• **Your instructions**
Please copy out the lines in the entries that contain "Avenue".

• **Stored items**
=-=-=
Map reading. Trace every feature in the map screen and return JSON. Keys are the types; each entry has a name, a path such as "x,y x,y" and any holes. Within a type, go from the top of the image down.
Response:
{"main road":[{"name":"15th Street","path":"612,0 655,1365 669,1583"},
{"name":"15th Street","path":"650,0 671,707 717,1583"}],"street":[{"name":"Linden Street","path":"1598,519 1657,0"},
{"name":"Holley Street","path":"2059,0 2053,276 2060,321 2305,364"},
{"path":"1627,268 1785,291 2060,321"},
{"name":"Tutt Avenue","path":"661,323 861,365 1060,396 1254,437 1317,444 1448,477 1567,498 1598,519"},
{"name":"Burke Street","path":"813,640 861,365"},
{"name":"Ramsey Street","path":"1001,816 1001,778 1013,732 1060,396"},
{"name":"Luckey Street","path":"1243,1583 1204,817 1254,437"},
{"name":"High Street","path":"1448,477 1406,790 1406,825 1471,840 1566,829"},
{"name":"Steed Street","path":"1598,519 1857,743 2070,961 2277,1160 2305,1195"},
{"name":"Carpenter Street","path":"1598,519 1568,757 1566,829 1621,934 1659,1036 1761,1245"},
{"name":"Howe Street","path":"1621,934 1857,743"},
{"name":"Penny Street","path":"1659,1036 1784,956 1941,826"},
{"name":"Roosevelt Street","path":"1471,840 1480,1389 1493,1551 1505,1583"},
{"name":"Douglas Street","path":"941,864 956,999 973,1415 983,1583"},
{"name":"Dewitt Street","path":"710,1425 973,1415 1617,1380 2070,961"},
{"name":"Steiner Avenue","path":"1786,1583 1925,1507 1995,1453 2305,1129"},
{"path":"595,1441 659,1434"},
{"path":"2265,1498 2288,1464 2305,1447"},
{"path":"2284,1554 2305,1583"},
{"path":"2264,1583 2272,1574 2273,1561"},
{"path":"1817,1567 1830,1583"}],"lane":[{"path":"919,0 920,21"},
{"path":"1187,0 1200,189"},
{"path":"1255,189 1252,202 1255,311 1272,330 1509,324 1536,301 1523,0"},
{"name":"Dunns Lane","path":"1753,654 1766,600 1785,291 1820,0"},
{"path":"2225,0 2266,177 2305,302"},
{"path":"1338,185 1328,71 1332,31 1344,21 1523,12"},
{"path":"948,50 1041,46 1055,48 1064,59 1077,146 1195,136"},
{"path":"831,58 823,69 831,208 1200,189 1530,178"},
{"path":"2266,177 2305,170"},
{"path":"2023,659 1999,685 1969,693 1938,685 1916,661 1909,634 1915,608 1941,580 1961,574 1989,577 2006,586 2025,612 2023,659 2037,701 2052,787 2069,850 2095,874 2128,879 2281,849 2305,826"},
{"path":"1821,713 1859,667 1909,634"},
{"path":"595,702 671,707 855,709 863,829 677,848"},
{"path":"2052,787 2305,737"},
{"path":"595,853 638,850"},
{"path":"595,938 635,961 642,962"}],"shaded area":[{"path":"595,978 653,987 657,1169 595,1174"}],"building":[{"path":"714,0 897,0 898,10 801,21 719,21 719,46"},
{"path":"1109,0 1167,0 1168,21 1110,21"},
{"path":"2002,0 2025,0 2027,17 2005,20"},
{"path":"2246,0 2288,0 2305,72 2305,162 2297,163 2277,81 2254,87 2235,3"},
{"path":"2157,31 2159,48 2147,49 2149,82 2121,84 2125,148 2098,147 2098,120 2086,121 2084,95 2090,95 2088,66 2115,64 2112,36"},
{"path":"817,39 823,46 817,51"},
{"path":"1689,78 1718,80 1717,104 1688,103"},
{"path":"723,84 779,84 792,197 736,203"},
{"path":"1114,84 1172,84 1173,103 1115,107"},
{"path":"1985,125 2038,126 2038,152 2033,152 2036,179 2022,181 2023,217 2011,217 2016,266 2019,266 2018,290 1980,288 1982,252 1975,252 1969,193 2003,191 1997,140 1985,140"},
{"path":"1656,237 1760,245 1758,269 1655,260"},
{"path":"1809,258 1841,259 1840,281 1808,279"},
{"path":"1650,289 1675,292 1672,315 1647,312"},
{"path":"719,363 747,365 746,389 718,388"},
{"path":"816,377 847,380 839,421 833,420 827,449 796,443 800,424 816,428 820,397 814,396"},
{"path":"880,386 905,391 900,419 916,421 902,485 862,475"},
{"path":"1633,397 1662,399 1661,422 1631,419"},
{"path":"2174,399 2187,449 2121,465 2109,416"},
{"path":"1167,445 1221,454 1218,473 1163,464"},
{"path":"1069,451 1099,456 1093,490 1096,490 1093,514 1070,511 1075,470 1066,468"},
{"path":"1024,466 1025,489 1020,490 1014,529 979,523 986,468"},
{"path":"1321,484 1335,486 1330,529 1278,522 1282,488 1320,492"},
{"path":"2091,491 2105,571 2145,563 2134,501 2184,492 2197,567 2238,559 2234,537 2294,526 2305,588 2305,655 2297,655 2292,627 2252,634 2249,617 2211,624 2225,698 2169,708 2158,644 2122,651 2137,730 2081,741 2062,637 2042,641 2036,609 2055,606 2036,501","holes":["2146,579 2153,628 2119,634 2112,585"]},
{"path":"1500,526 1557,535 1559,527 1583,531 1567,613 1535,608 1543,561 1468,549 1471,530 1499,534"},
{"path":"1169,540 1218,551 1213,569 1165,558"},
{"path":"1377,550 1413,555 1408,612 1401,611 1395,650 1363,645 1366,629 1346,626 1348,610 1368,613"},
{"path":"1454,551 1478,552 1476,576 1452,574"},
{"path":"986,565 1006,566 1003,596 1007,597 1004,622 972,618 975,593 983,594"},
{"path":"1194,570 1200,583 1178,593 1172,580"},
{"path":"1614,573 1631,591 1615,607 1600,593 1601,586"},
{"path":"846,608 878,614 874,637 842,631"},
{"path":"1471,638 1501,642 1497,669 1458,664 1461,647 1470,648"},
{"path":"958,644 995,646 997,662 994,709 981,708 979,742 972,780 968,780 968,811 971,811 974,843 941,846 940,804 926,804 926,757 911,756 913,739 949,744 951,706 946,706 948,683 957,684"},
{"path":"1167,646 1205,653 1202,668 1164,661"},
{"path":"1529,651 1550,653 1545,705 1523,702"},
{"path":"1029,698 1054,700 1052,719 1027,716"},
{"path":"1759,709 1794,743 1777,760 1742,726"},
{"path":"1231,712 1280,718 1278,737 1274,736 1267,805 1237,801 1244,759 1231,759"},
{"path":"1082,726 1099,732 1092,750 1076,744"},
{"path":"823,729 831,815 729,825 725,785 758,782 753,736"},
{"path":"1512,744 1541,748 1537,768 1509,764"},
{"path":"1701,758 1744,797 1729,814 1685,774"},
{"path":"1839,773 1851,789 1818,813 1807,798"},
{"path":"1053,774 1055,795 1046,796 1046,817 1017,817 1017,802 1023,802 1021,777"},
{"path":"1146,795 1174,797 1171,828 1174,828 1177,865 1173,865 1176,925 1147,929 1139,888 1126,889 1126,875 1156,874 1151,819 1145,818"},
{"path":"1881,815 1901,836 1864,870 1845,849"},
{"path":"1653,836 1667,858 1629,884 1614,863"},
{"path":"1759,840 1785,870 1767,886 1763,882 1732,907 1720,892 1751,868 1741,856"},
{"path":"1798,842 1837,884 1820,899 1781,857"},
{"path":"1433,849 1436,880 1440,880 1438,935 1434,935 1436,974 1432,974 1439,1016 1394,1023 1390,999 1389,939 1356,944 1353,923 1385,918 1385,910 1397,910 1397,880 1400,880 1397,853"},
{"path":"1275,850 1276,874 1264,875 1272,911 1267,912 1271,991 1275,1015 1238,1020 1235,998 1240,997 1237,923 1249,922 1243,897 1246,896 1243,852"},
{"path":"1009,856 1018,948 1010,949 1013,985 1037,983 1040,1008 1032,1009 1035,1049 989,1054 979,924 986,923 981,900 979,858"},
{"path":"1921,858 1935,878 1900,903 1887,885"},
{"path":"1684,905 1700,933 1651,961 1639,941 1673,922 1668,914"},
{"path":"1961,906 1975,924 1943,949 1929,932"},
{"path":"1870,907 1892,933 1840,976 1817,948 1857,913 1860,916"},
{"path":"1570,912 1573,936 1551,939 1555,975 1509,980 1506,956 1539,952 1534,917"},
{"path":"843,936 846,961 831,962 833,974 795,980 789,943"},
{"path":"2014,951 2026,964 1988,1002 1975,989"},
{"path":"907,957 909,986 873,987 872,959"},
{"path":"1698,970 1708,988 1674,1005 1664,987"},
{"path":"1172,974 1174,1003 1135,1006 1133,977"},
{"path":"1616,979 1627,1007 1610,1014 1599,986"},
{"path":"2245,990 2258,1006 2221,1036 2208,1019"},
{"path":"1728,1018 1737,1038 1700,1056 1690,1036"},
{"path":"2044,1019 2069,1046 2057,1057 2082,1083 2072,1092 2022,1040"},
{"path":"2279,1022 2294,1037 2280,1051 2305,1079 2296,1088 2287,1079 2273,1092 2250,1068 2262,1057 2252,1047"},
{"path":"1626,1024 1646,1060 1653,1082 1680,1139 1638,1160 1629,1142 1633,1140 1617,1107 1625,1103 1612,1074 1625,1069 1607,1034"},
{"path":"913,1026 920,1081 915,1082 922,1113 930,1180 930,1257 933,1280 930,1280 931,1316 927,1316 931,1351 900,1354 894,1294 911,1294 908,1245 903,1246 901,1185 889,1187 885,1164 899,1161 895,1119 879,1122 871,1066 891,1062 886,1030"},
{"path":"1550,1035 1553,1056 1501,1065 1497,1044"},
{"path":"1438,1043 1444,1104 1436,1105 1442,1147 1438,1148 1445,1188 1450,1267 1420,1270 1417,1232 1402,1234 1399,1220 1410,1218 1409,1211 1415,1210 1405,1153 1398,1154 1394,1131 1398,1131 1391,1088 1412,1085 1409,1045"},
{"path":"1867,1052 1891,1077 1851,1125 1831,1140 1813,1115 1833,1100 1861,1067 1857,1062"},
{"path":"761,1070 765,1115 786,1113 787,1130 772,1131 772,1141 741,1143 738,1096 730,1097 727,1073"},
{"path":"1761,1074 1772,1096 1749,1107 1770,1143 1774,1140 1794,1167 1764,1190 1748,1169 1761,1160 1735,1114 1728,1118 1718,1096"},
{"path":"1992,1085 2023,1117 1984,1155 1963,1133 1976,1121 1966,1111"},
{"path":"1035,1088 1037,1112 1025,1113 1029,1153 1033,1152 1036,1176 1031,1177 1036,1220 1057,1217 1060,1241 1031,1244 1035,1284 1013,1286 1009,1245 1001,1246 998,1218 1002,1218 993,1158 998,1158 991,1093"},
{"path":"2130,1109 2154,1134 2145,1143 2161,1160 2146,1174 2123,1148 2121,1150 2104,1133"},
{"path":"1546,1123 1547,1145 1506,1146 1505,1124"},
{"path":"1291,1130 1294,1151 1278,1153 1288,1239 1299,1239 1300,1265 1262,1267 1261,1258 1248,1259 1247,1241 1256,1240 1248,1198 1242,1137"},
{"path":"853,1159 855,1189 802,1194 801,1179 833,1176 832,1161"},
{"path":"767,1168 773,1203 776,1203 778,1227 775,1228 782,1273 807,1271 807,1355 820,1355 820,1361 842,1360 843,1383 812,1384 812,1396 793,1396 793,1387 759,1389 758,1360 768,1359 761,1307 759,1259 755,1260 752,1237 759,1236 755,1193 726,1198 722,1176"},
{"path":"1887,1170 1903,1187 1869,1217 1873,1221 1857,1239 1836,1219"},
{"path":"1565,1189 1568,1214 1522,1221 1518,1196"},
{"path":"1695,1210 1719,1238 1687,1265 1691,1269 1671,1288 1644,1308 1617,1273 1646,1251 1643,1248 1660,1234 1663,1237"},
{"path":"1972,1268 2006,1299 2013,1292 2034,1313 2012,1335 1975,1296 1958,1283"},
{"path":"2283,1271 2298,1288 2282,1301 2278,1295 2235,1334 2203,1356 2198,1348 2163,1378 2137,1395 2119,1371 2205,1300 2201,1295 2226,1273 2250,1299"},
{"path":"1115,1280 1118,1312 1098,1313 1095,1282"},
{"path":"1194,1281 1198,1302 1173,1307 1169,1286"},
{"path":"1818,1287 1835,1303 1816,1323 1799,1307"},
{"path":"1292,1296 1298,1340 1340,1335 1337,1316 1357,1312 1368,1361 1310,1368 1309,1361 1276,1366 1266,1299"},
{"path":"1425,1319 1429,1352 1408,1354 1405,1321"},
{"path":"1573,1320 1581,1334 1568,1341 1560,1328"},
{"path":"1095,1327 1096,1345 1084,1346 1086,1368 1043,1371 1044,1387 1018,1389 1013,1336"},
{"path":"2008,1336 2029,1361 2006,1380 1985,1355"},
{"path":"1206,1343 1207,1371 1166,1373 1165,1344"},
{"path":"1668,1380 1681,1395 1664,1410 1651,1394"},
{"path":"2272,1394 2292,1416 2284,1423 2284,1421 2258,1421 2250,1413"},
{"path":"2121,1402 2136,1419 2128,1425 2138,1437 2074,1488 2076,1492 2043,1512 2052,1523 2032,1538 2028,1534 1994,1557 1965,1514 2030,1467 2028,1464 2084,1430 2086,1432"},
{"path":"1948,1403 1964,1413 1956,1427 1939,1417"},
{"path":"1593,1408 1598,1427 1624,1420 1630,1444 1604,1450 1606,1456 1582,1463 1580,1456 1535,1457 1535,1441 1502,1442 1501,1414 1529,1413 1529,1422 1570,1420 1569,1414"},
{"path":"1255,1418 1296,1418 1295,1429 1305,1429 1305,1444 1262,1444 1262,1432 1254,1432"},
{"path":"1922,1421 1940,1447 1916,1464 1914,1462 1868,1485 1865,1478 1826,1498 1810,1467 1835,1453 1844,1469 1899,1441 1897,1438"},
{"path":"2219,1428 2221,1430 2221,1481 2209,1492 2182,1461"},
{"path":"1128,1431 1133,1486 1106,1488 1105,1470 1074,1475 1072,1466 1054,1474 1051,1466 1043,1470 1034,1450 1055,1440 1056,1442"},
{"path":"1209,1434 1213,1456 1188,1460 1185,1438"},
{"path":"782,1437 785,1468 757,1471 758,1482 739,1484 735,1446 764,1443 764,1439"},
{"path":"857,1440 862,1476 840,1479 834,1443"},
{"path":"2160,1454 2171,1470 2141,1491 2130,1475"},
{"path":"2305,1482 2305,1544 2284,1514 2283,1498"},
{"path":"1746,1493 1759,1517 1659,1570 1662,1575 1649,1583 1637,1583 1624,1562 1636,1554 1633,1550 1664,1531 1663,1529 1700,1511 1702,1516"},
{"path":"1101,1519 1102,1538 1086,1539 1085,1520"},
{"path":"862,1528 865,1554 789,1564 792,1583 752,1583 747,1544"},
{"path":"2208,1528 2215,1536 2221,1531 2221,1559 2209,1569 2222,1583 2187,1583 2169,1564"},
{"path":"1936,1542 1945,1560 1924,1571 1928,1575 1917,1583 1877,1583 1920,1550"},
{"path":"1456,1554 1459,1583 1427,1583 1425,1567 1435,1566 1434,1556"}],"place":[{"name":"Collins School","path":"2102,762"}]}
=-=-=
• **Output**
{"name":"Tutt Avenue","path":"661,323 861,365 1060,396 1254,437 1317,444 1448,477 1567,498 1598,519"},
{"name":"Steiner Avenue","path":"1786,1583 1925,1507 1995,1453 2305,1129"},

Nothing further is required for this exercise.